[Dataset entries]
[Start of section]

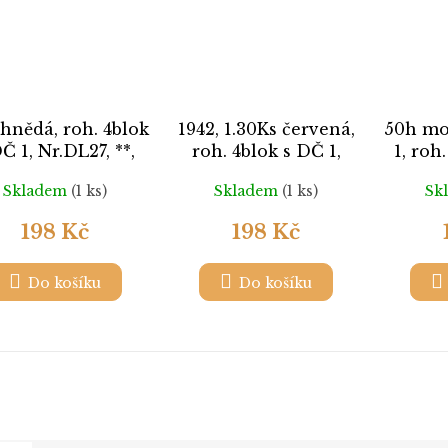
hnědá, roh. 4blok
1942, 1.30Ks červená,
50h mo
Č 1, Nr.DL27, **,
roh. 4blok s DČ 1,
1, roh
ilustrační foto
Nr.DL32, **
Nr
Skladem
(1 ks)
Skladem
(1 ks)
Sk
198 Kč
198 Kč
Do košíku
Do košíku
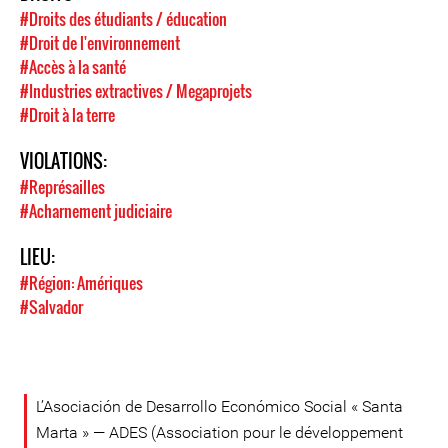
#Droits des étudiants / éducation
#Droit de l'environnement
#Accès à la santé
#Industries extractives / Megaprojets
#Droit à la terre
VIOLATIONS:
#Représailles
#Acharnement judiciaire
LIEU:
#Région: Amériques
#Salvador
L’Asociación de Desarrollo Económico Social « Santa
Marta » — ADES (Association pour le développement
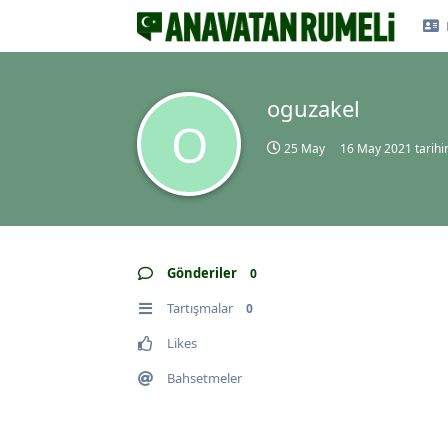
oguzakel
O
25 May
16 May 2021
tarihi
Gönderiler
0
Tartışmalar
0
Likes
Bahsetmeler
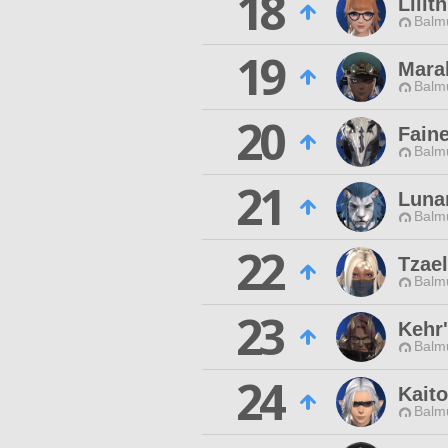
18
Lilit
Balmu
19
Mara
Balmu
20
Fain
Balmu
21
Luna
Balmu
22
Tzae
Balmu
23
Kehr
Balmu
24
Kait
Balmu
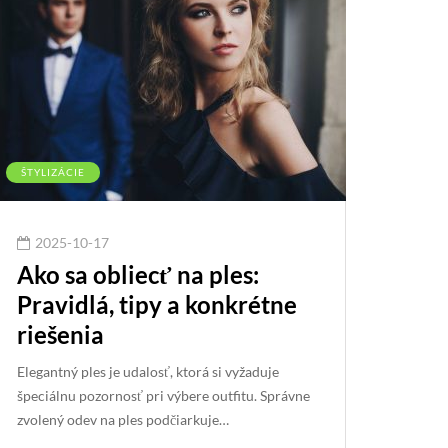
ŠTYLIZÁCIE
2025-10-17
Ako sa obliecť na ples:
Pravidlá, tipy a konkrétne
riešenia
Elegantný ples je udalosť, ktorá si vyžaduje
špeciálnu pozornosť pri výbere outfitu. Správne
zvolený odev na ples podčiarkuje…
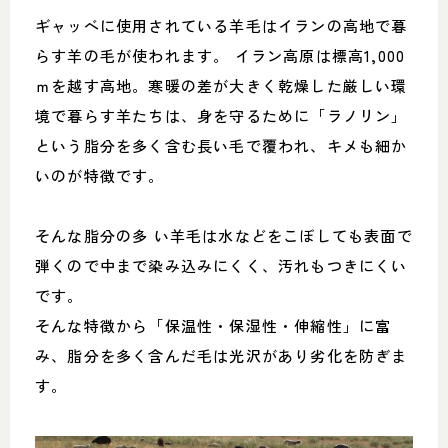
ギャッベに使用されている羊毛はイランの高地で暮
らす羊の毛が使われます。 イラン高原は標高1,000
ｍを越す高地。寒暖の差が大きく乾燥した厳しい環
境で暮らす羊たちは、身を守るために「ラノリン」
という脂分を多く含む長い毛で覆われ、キメも細か
いのが特徴です。
そんな脂分の多 い羊毛は水などをこぼしても表面で
弾くので中まで染み込みにくく、汚れもつきにくい
です。
そんな特徴から「保温性・保湿性・伸縮性」に富
み、脂分を多く含んだ毛は光沢があり劣化を防ぎま
す。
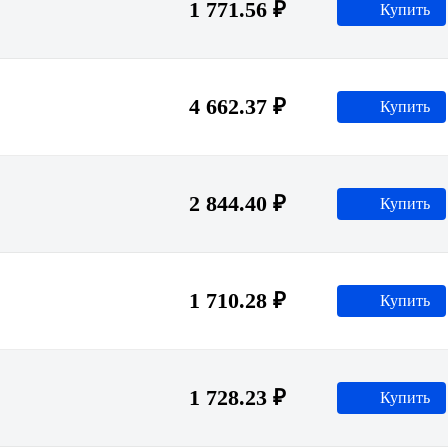
1 771.56 ₽
Купить
4 662.37 ₽
Купить
2 844.40 ₽
Купить
1 710.28 ₽
Купить
1 728.23 ₽
Купить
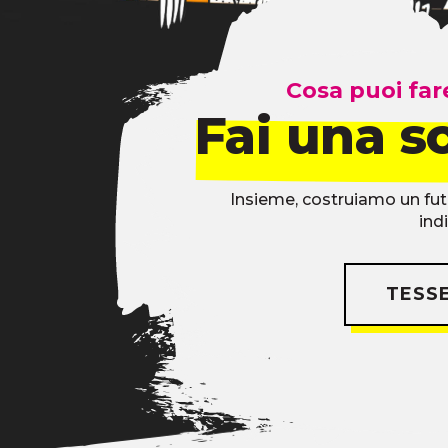
Cosa puoi fa
Fai una sc
Insieme, costruiamo un fut
ind
TESS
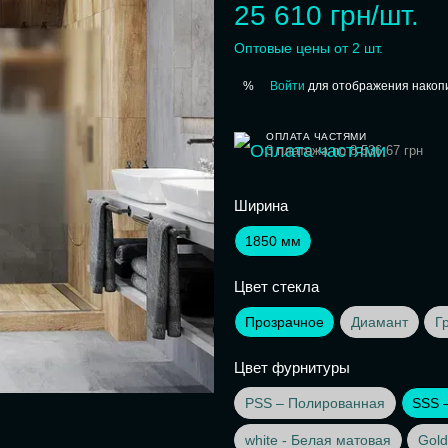
25 610 грн/шт.
Оптовые цены от 2 шт.
Войти
для отображения накопи
%
ОПЛАТА ЧАСТЯМИ
3 платежа по 8 536.67 грн
Ширина
1850 мм
Цвет стекла
Прозрачное
Диамант
Г
Цвет фурнитуры
PSS – Полированная
SSS 
white - Белая матовая
Gold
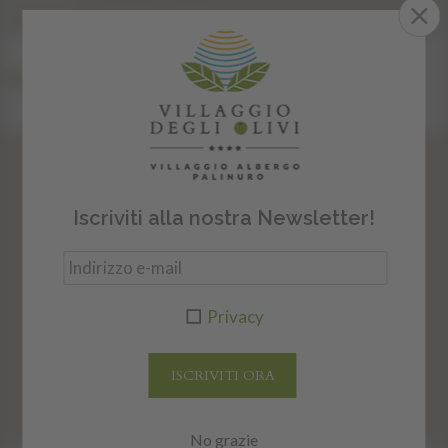
Ritorna al Magazine
NEWSLETTER
Iscriviti alla nostra Newsletter!
Iscriviti ora alla nostra newsletter!
Privacy
Privacy
ISCRIVITI ORA
ISCRIVITI ORA
No grazie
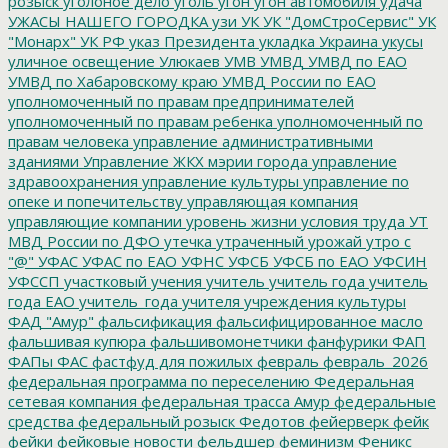
розыск
уголоное дело
уголь
угон
угон автомобиля
удача
УЖАСЫ НАШЕГО ГОРОДКА
узи
УК
УК "ДомСтроСервис"
УК
"Монарх"
УК РФ
указ Президента
укладка
Украина
укусы
уличное освещение
Улюкаев
УМВ
УМВД
УМВД по ЕАО
УМВД по Хабаровскому краю
УМВД России по ЕАО
уполномоченный по правам предпринимателей
уполномоченный по правам ребенка
уполномоченный по
правам человека
управление административными
зданиями
Управление ЖКХ мэрии города
управление
здравоохранения
управление культуры
управление по
опеке и попечительству
управляющая компания
управляющие компании
уровень жизни
условия труда
УТ
МВД России по ДФО
утечка
утраченный урожай
утро с
"@"
УФАС
УФАС по ЕАО
УФНС
УФСБ
УФСБ по ЕАО
УФСИН
УФССП
участковый
учения
учитель
учитель года
учитель
года ЕАО
учитель_года
учителя
учреждения культуры
ФАД "Амур"
фальсификация
фальсифицированное масло
фальшивая купюра
фальшивомонетчики
фанфурики
ФАП
ФАПы
ФАС
фастфуд для пожилых
февраль
февраль_2026
федеральная программа по переселению
Федеральная
сетевая компания
федеральная трасса Амур
федеральные
средства
федеральный розыск
Федотов
фейерверк
фейк
фейки
фейковые новости
фельдшер
феминизм
Феникс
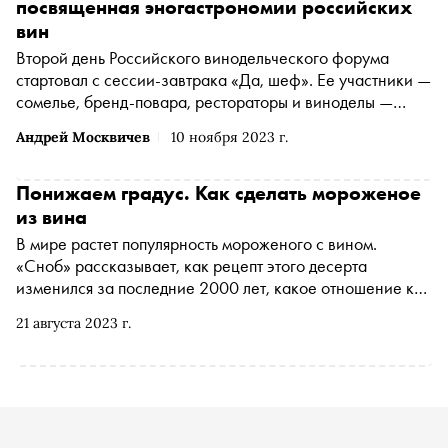
посвященная эногастрономии российских
вин
Второй день Российского винодельческого форума
стартовал с сессии-завтрака «Да, шеф». Ее участники —
сомелье, бренд-повара, рестораторы и виноделы —
обсудили, как производство вина развивает
Андрей Москвичев
10 ноября 2023 г.
черноморскую кухню и наоборот
Понижаем градус. Как сделать мороженое
из вина
В мире растет популярность мороженого с вином.
«Сноб» рассказывает, как рецепт этого десерта
изменился за последние 2000 лет, какое отношение к
нему имеет бывшая первая леди США и какие вина
21 августа 2023 г.
лучше подходят для его приготовления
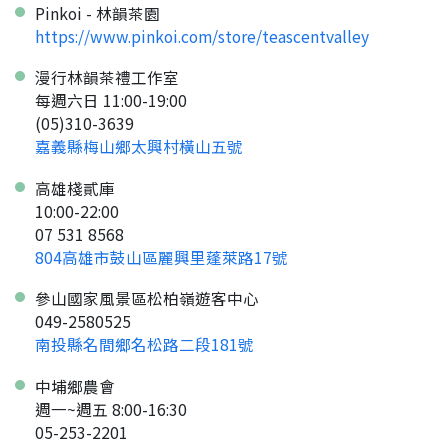
Pinkoi - 林韻茶園
返回首頁
https://www.pinkoi.com/store/teascentvalley
漫行林韻茶禮工作室
每週六日 11:00-19:00
(05)310-3639
嘉義縣梅山鄉太興村橫山五號
高雄棧貳庫
10:00-22:00
07 531 8568
804高雄市鼓山區麗興里蓬萊路17號
參山國家風景區松柏嶺遊客中心
049-2580525
南投縣名間鄉名松路二段181號
中埔鄉農會
週一~週五 8:00-16:30
05-253-2201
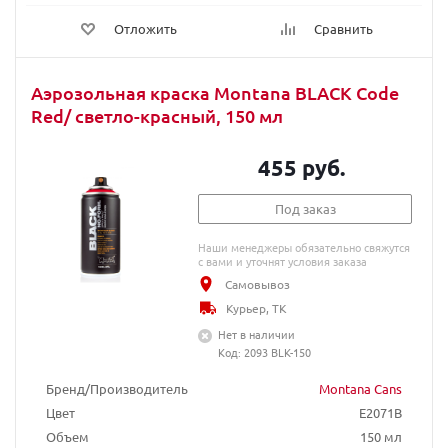
Отложить
Сравнить
Аэрозольная краска Montana BLACK Code
Red/ светло-красный, 150 мл
455 руб.
Под заказ
Наши менеджеры обязательно свяжутся
с вами и уточнят условия заказа
Самовывоз
Курьер, ТК
Нет в наличии
Код: 2093 BLK-150
Бренд/Производитель
Montana Cans
Цвет
E2071B
Объем
150 мл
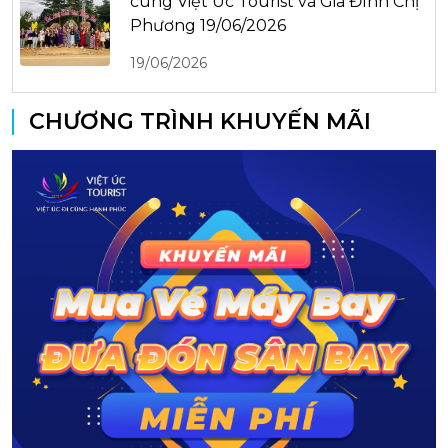
cùng Việt Úc Tourist và Gia Đình Chị
Phương 19/06/2026
19/06/2026
CHƯƠNG TRÌNH KHUYẾN MÃI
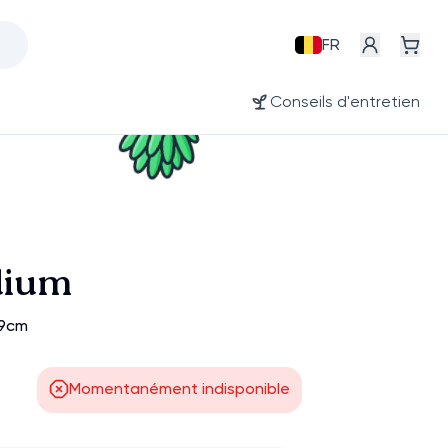
FR
Conseils d'entretien
dium
19cm
Momentanément indisponible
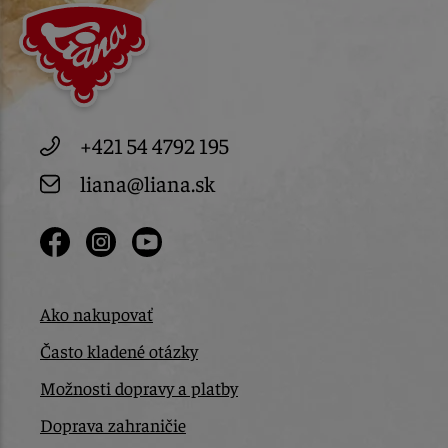
+421 54 4792 195
liana@liana.sk
Ako nakupovať
Často kladené otázky
Možnosti dopravy a platby
Doprava zahraničie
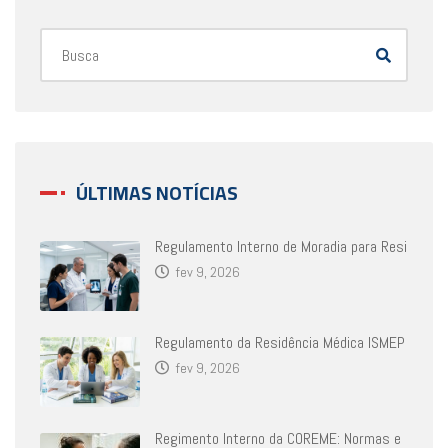
ÚLTIMAS NOTÍCIAS
Regulamento Interno de Moradia para Resi
fev 9, 2026
Regulamento da Residência Médica ISMEP
fev 9, 2026
Regimento Interno da COREME: Normas e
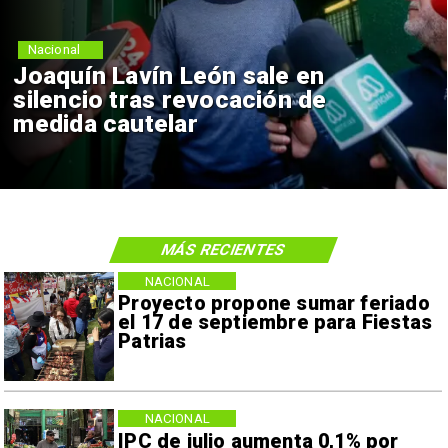
Nacional
Joaquín Lavín León sale en
silencio tras revocación de
medida cautelar
MÁS RECIENTES
NACIONAL
Proyecto propone sumar feriado
el 17 de septiembre para Fiestas
Patrias
NACIONAL
IPC de julio aumenta 0,1% por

[End of section]

Only the pictures are to be omitted; the records above must otherwise be reproduced exactly.

hnědá, roh. 4blok
1942, 1.30Ks červená,
50h mo
Č 1, Nr.DL27, **,
roh. 4blok s DČ 1,
1, roh
ilustrační foto
Nr.DL32, **
Nr
Skladem
(1 ks)
Skladem
(1 ks)
Sk
198 Kč
198 Kč
Do košíku
Do košíku
#Droits des étudiants / éducation
#Droit de l'environnement
#Accès à la santé
#Industries extractives / Megaprojets
#Droit à la terre
VIOLATIONS:
#Représailles
#Acharnement judiciaire
LIEU:
#Région: Amériques
#Salvador
L’Asociación de Desarrollo Económico Social « Santa
Marta » — ADES (Association pour le développement
oguzakel
O
25 May
16 May 2021
tarihi
Gönderiler
0
Tartışmalar
0
Likes
Bahsetmeler
18
Lilit
Balmu
19
Mara
Balmu
20
Fain
Balmu
21
Luna
Balmu
22
Tzae
Balmu
23
Kehr
Balmu
24
Kait
Balmu
ŠTYLIZÁCIE
2025-10-17
Ako sa obliecť na ples:
Pravidlá, tipy a konkrétne
riešenia
Elegantný ples je udalosť, ktorá si vyžaduje
špeciálnu pozornosť pri výbere outfitu. Správne
zvolený odev na ples podčiarkuje…
ギャッベに使用されている羊毛はイランの高地で暮
らす羊の毛が使われます。 イラン高原は標高1,000
ｍを越す高地。寒暖の差が大きく乾燥した厳しい環
境で暮らす羊たちは、身を守るために「ラノリン」
という脂分を多く含む長い毛で覆われ、キメも細か
いのが特徴です。
そんな脂分の多 い羊毛は水などをこぼしても表面で
弾くので中まで染み込みにくく、汚れもつきにくい
です。
そんな特徴から「保温性・保湿性・伸縮性」に富
み、脂分を多く含んだ毛は光沢があり劣化を防ぎま
す。
1 771.56 ₽
Купить
4 662.37 ₽
Купить
2 844.40 ₽
Купить
1 710.28 ₽
Купить
1 728.23 ₽
Купить
Cosa puoi fa
Fai una sc
Insieme, costruiamo un fut
ind
TESS
25 610 грн/шт.
Оптовые цены от 2 шт.
Войти
для отображения накопи
%
ОПЛАТА ЧАСТЯМИ
3 платежа по 8 536.67 грн
Ширина
1850 мм
Цвет стекла
Прозрачное
Диамант
Г
Цвет фурнитуры
PSS – Полированная
SSS 
white - Белая матовая
Gold
Ritorna al Magazine
NEWSLETTER
Iscriviti alla nostra Newsletter!
Iscriviti ora alla nostra newsletter!
Privacy
Privacy
ISCRIVITI ORA
ISCRIVITI ORA
No grazie
розыск
уголоное дело
уголь
угон
угон автомобиля
удача
УЖАСЫ НАШЕГО ГОРОДКА
узи
УК
УК "ДомСтроСервис"
УК
"Монарх"
УК РФ
указ Президента
укладка
Украина
укусы
уличное освещение
Улюкаев
УМВ
УМВД
УМВД по ЕАО
УМВД по Хабаровскому краю
УМВД России по ЕАО
уполномоченный по правам предпринимателей
уполномоченный по правам ребенка
уполномоченный по
правам человека
управление административными
зданиями
Управление ЖКХ мэрии города
управление
здравоохранения
управление культуры
управление по
опеке и попечительству
управляющая компания
управляющие компании
уровень жизни
условия труда
УТ
МВД России по ДФО
утечка
утраченный урожай
утро с
"@"
УФАС
УФАС по ЕАО
УФНС
УФСБ
УФСБ по ЕАО
УФСИН
УФССП
участковый
учения
учитель
учитель года
учитель
года ЕАО
учитель_года
учителя
учреждения культуры
ФАД "Амур"
фальсификация
фальсифицированное масло
фальшивая купюра
фальшивомонетчики
фанфурики
ФАП
ФАПы
ФАС
фастфуд для пожилых
февраль
февраль_2026
федеральная программа по переселению
Федеральная
сетевая компания
федеральная трасса Амур
федеральные
средства
федеральный розыск
Федотов
фейерверк
фейк
фейки
фейковые новости
фельдшер
феминизм
Феникс
посвященная эногастрономии российских
вин
Второй день Российского винодельческого форума
стартовал с сессии-завтрака «Да, шеф». Ее участники —
сомелье, бренд-повара, рестораторы и виноделы —
обсудили, как производство вина развивает
Андрей Москвичев
10 ноября 2023 г.
черноморскую кухню и наоборот
Понижаем градус. Как сделать мороженое
из вина
В мире растет популярность мороженого с вином.
«Сноб» рассказывает, как рецепт этого десерта
изменился за последние 2000 лет, какое отношение к
нему имеет бывшая первая леди США и какие вина
21 августа 2023 г.
лучше подходят для его приготовления
Pinkoi - 林韻茶園
返回首頁
https://www.pinkoi.com/store/teascentvalley
漫行林韻茶禮工作室
每週六日 11:00-19:00
(05)310-3639
嘉義縣梅山鄉太興村橫山五號
高雄棧貳庫
10:00-22:00
07 531 8568
804高雄市鼓山區麗興里蓬萊路17號
參山國家風景區松柏嶺遊客中心
049-2580525
南投縣名間鄉名松路二段181號
中埔鄉農會
週一~週五 8:00-16:30
05-253-2201
Отложить
Сравнить
Аэрозольная краска Montana BLACK Code
Red/ светло-красный, 150 мл
455 руб.
Под заказ
Наши менеджеры обязательно свяжутся
с вами и уточнят условия заказа
Самовывоз
Курьер, ТК
Нет в наличии
Код: 2093 BLK-150
Бренд/Производитель
Montana Cans
Цвет
E2071B
Объем
150 мл
cùng Việt Úc Tourist và Gia Đình Chị
Phương 19/06/2026
19/06/2026
CHƯƠNG TRÌNH KHUYẾN MÃI
FR
Conseils d'entretien
dium
19cm
Momentanément indisponible
+421 54 4792 195
liana@liana.sk
Ako nakupovať
Často kladené otázky
Možnosti dopravy a platby
Doprava zahraničie
ÚLTIMAS NOTÍCIAS
Regulamento Interno de Moradia para Resi
fev 9, 2026
Regulamento da Residência Médica ISMEP
fev 9, 2026
Regimento Interno da COREME: Normas e
Nacional
Joaquín Lavín León sale en
silencio tras revocación de
medida cautelar
MÁS RECIENTES
NACIONAL
Proyecto propone sumar feriado
el 17 de septiembre para Fiestas
Patrias
NACIONAL
IPC de julio aumenta 0,1% por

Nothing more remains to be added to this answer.